Smoke tests

A smoke test is a synthetic-user persona that drives a conversation against one of your agents (or experiments). Coulisse plays the user — you write a preamble describing who they are and what they want — and the assistant replies for real. Every assistant turn flows through the same judge pipeline as production traffic, so you get a transcript and scores back without writing any harness code.

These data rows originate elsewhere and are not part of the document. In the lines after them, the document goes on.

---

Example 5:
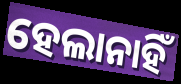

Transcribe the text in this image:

ହେଲାନାହିଁ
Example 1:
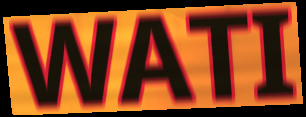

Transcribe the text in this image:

WATI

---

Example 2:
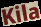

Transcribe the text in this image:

Kila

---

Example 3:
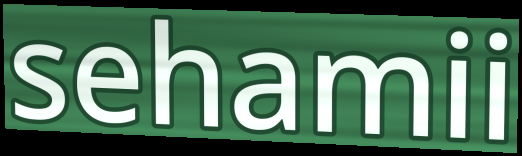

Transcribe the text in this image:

sehamii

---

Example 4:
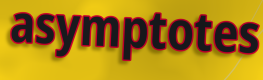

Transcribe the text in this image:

asymptotes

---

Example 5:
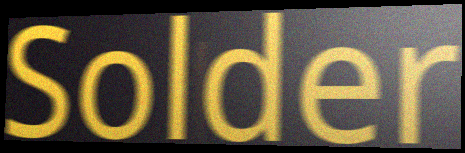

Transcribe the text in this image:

Solder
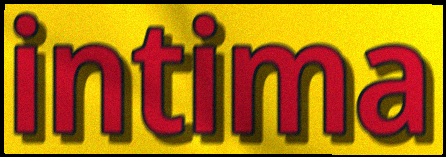
intima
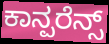
ಕಾನ್ಪರೆನ್ಸ್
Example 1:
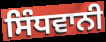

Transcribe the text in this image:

ਸਿੰਧਵਾਨੀ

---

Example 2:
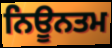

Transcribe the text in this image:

ਨਿਊਨਤਮ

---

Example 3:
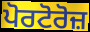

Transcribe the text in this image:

ਪੋਰਟੋਰੋਜ਼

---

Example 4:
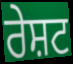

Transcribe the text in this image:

ਰੇਸ਼ਟ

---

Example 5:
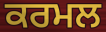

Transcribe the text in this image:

ਕਰਮਲ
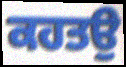
ਕਹਤਉ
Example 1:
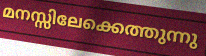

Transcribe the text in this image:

മനസ്സിലേക്കെത്തുന്നു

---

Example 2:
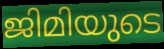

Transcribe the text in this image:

ജിമിയുടെ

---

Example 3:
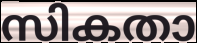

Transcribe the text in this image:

സികതാ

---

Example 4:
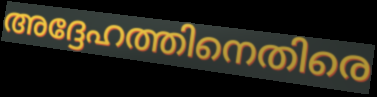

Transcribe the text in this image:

അദ്ദേഹത്തിനെതിരെ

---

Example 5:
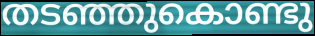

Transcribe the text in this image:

തടഞ്ഞുകൊണ്ടു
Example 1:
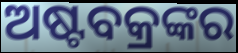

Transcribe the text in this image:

ଅଷ୍ଟବକ୍ରଙ୍କର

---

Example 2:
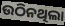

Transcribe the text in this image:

ଉଠିନଥିଲା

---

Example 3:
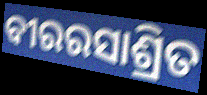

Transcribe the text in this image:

ବୀରରସାଶ୍ରିତ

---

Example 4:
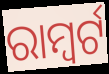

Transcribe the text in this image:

ରାମ୍ବର୍ଟ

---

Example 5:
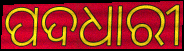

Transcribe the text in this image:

ପଦଧାରୀ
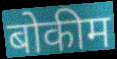
बोकीम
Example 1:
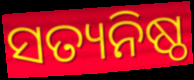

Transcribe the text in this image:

ସତ୍ୟନିଷ୍ଠ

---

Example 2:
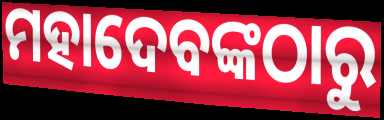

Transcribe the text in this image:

ମହାଦେବଙ୍କଠାରୁ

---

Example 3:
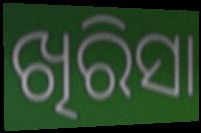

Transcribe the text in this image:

ଖିରିସା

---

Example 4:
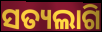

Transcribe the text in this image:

ସତ୍ୟଲାଗି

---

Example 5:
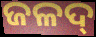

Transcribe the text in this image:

ଜଳଦ୍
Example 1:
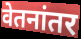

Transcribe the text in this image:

वेतनांतर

Smoke tests are most useful when you're iterating on a prompt: tweak the preamble, hit "Run now" in the studio, watch the scores. Pair them with experiments and a single click runs every variant once, sticky-by-user routing samples them across repetitions, and the judge scores feed straight into bandit selection.

How it works

  1. You trigger a run from the studio (/admin/smoke/<name>) — no client needed.
  2. Coulisse opens a fresh synthetic user id and starts a loop:
    • The persona model produces a "user" message — given the conversation so far with roles flipped (so the model speaks as the user).
    • The target agent replies as it normally would, with all its real MCP tools, subagents, and preambles.
    • The reply is fanned out to every judge the target agent opts into. Scores land in the same scores table as production runs, keyed by the assistant turn's id.
  3. The loop stops when either side emits the configured stop_marker, or when max_turns is hit.
  4. The full transcript is browsable at /admin/smoke/runs/<run_id> — assistant in slate, persona in amber.

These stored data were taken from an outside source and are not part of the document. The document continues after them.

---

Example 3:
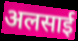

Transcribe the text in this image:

अलसाई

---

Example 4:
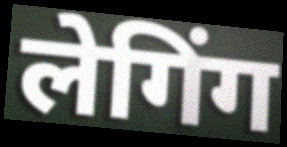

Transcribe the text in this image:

लेगिंग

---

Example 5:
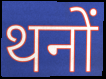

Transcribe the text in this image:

थनों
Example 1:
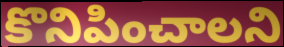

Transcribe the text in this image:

కొనిపించాలని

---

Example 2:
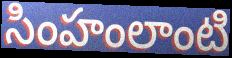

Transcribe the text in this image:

సింహంలాంటి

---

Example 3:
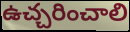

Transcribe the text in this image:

ఉచ్చరించాలి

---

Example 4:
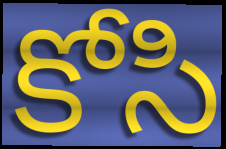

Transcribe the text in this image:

కోసి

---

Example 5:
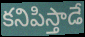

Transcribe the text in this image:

కనిపిస్తాడే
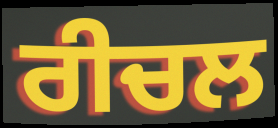
ਰੀਚਲ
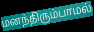
மனந்திரும்பாமல்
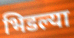
भिडल्या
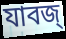
যাবজ্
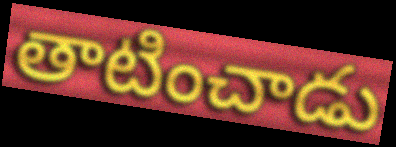
తాటించాడు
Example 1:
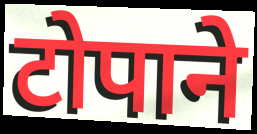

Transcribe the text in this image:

टोपाने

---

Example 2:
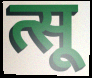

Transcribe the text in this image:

त्सू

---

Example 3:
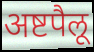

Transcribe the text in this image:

अष्टपैलू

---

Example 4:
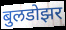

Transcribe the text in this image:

बुलडोझर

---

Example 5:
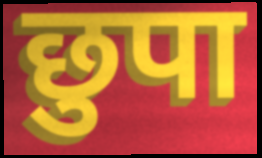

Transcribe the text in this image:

छुपा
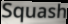
Squash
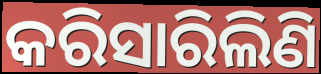
କରିସାରିଲିଣି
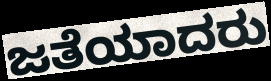
ಜತೆಯಾದರು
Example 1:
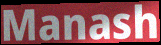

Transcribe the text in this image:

Manash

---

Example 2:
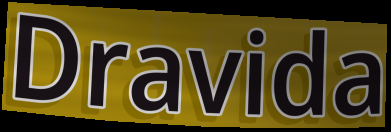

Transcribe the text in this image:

Dravida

Smoke runs never write to the user's memory or rate-limit windows. Each repetition uses a brand-new synthetic user id, so split/bandit experiments naturally sample variants across reps.

YAML

smoke_tests:
  - name: jobseeker_basic
    target: tremplin                 # agent or experiment name
    persona:
      provider: anthropic
      model: claude-haiku-4-5-20251001
      preamble: |
        You are role-playing a 28-year-old looking for a developer job in Paris.
        Reply like a real human: short questions, follow-ups as the conversation goes.
        When you have a satisfactory answer, finish with "[FIN]".
    initial_message: "Hi, I'm looking for work."
    stop_marker: "[FIN]"
    max_turns: 10
    repetitions: 5
FieldRequiredDefaultNotes
nameyesUnique within smoke_tests. Shows up at /admin/smoke/<name>.
targetyesAgent name or experiment name. Resolved through the experiment router per run.
personayesProvider, model, and preamble for the synthetic user.
initial_messagenoHard-coded first message from the persona. Skipping this lets the persona open the conversation.
stop_markernoSubstring that ends the run when emitted by either side.
max_turnsno10Cap on persona-then-agent pairs.
repetitionsno1Independent runs launched per "Run now" click. Each gets a fresh synthetic user id.

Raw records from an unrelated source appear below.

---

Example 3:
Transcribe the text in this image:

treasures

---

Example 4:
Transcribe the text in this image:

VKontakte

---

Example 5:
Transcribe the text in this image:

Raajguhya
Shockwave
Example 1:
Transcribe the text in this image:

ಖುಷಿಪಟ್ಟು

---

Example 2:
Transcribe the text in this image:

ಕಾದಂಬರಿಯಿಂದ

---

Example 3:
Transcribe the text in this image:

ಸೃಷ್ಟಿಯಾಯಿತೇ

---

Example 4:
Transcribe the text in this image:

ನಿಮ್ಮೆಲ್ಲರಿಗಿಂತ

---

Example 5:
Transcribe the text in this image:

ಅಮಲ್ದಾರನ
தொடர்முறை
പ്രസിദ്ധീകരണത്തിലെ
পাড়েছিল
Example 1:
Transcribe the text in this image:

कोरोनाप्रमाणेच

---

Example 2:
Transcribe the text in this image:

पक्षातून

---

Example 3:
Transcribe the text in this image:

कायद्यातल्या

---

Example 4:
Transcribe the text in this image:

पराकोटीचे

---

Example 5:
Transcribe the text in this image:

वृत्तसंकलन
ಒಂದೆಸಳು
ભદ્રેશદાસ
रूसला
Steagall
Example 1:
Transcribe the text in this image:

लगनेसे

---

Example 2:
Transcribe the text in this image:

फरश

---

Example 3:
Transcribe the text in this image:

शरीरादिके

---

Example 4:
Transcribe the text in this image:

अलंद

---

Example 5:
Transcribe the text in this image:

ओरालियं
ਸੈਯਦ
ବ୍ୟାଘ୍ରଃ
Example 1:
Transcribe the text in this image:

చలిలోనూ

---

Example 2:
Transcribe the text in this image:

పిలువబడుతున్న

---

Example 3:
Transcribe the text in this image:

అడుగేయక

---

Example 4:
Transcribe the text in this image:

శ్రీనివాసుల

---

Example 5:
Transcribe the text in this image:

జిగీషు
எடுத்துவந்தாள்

Iterating with experiments

Define two variants of an agent (e.g. assistant-v1, assistant-v2), wrap them in a bandit experiment, and target the experiment name from a smoke test:

experiments:
  - name: assistant
    strategy: bandit
    metric: quality.helpfulness
    variants:
      - agent: assistant-v1
      - agent: assistant-v2

smoke_tests:
  - name: convergence
    target: assistant
    repetitions: 50
    persona: { provider: openai, model: gpt-4o-mini, preamble: "..." }

Hit "Run now" once and the bandit accumulates 50 samples per variant per turn pair. The experiment page picks the winner on its own.

Limitations (today)

  • Smoke runs bypass the memory pipeline. Fact extraction and semantic recall are not exercised.
  • No scheduled runs — trigger is manual via the studio.
  • No tool-call assertions; assertions about what the agent did during a turn live in the judge rubrics.